EXERCISE INSTRUCTIONS:
Reproduce the text read from every record below verbatim, line for line, and omit the pictures.

>>>>

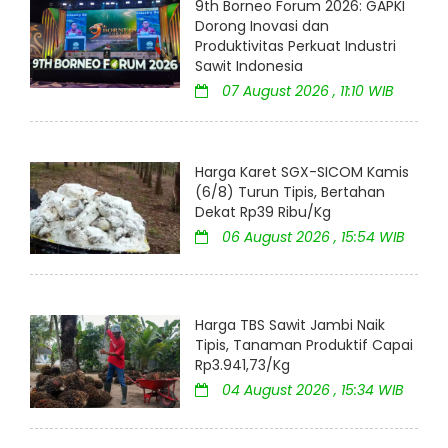
9th Borneo Forum 2026: GAPKI
Dorong Inovasi dan
Produktivitas Perkuat Industri
Sawit Indonesia
07 August 2026 , 11:10 WIB
Harga Karet SGX-SICOM Kamis
(6/8) Turun Tipis, Bertahan
Dekat Rp39 Ribu/Kg
06 August 2026 , 15:54 WIB
Harga TBS Sawit Jambi Naik
Tipis, Tanaman Produktif Capai
Rp3.941,73/Kg
04 August 2026 , 15:34 WIB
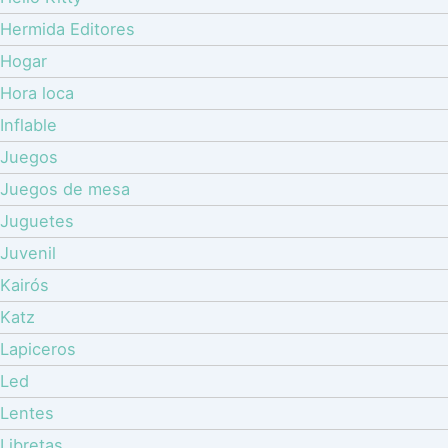
Hermida Editores
Hogar
Hora loca
Inflable
Juegos
Juegos de mesa
Juguetes
Juvenil
Kairós
Katz
Lapiceros
Led
Lentes
Libretas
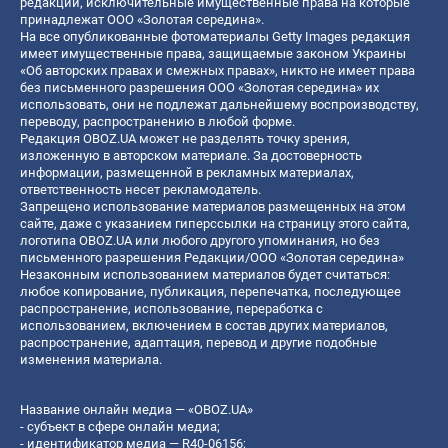
редакции, исключительные имущественные права на которые
принадлежат ООО «Золотая середина».
На все опубликованные фотоматериалы Getty Images редакция
имеет имущественные права, защищаемые законом Украины
«Об авторских правах и смежных правах», никто не имеет права
без письменного разрешения ООО «Золотая середина» их
использовать, они не подлежат дальнейшему воспроизводству,
переводу, распространению в любой форме.
Редакция OBOZ.UA может не разделять точку зрения,
изложенную в авторском материале. За достоверность
информации, размещенной в рекламных материалах,
ответственность несет рекламодатель.
Запрещено использование материалов размещенных на этом
сайте, даже с указанием гиперссылки на страницу этого сайта,
логотипа OBOZ.UA или любого другого упоминания, но без
письменного разрешения Редакции/ООО «Золотая середина»
Незаконным использованием материалов будет считаться:
любое копирование, публикация, перепечатка, последующее
распространение, использование, переработка с
использованием, включением в состав других материалов,
распространение, адаптация, перевод и другие подобные
изменения материала.
Название онлайн медиа — «OBOZ.UA»
- субъект в сфере онлайн медиа;
- идентификатор медиа — R40-06156;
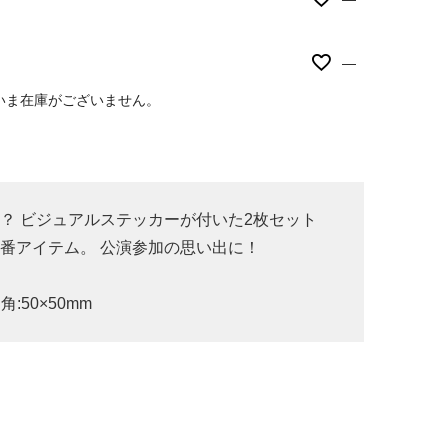
—
いま在庫がございません。
？ ビジュアルステッカーが付いた2枚セット
番アイテム。 公演参加の思い出に！
:50×50mm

<<<<

ANSWER TO THIS PROBLEM:
9th Borneo Forum 2026: GAPKI
Dorong Inovasi dan
Produktivitas Perkuat Industri
Sawit Indonesia
07 August 2026 , 11:10 WIB
Harga Karet SGX-SICOM Kamis
(6/8) Turun Tipis, Bertahan
Dekat Rp39 Ribu/Kg
06 August 2026 , 15:54 WIB
Harga TBS Sawit Jambi Naik
Tipis, Tanaman Produktif Capai
Rp3.941,73/Kg
04 August 2026 , 15:34 WIB
Hermida Editores
Hogar
Hora loca
Inflable
Juegos
Juegos de mesa
Juguetes
Juvenil
Kairós
Katz
Lapiceros
Led
Lentes
Libretas
редакции, исключительные имущественные права на которые
принадлежат ООО «Золотая середина».
На все опубликованные фотоматериалы Getty Images редакция
имеет имущественные права, защищаемые законом Украины
«Об авторских правах и смежных правах», никто не имеет права
без письменного разрешения ООО «Золотая середина» их
использовать, они не подлежат дальнейшему воспроизводству,
переводу, распространению в любой форме.
Редакция OBOZ.UA может не разделять точку зрения,
изложенную в авторском материале. За достоверность
информации, размещенной в рекламных материалах,
ответственность несет рекламодатель.
Запрещено использование материалов размещенных на этом
сайте, даже с указанием гиперссылки на страницу этого сайта,
логотипа OBOZ.UA или любого другого упоминания, но без
письменного разрешения Редакции/ООО «Золотая середина»
Незаконным использованием материалов будет считаться:
любое копирование, публикация, перепечатка, последующее
распространение, использование, переработка с
использованием, включением в состав других материалов,
распространение, адаптация, перевод и другие подобные
изменения материала.
Название онлайн медиа — «OBOZ.UA»
- субъект в сфере онлайн медиа;
- идентификатор медиа — R40-06156;
—
いま在庫がございません。
？ ビジュアルステッカーが付いた2枚セット
番アイテム。 公演参加の思い出に！
:50×50mm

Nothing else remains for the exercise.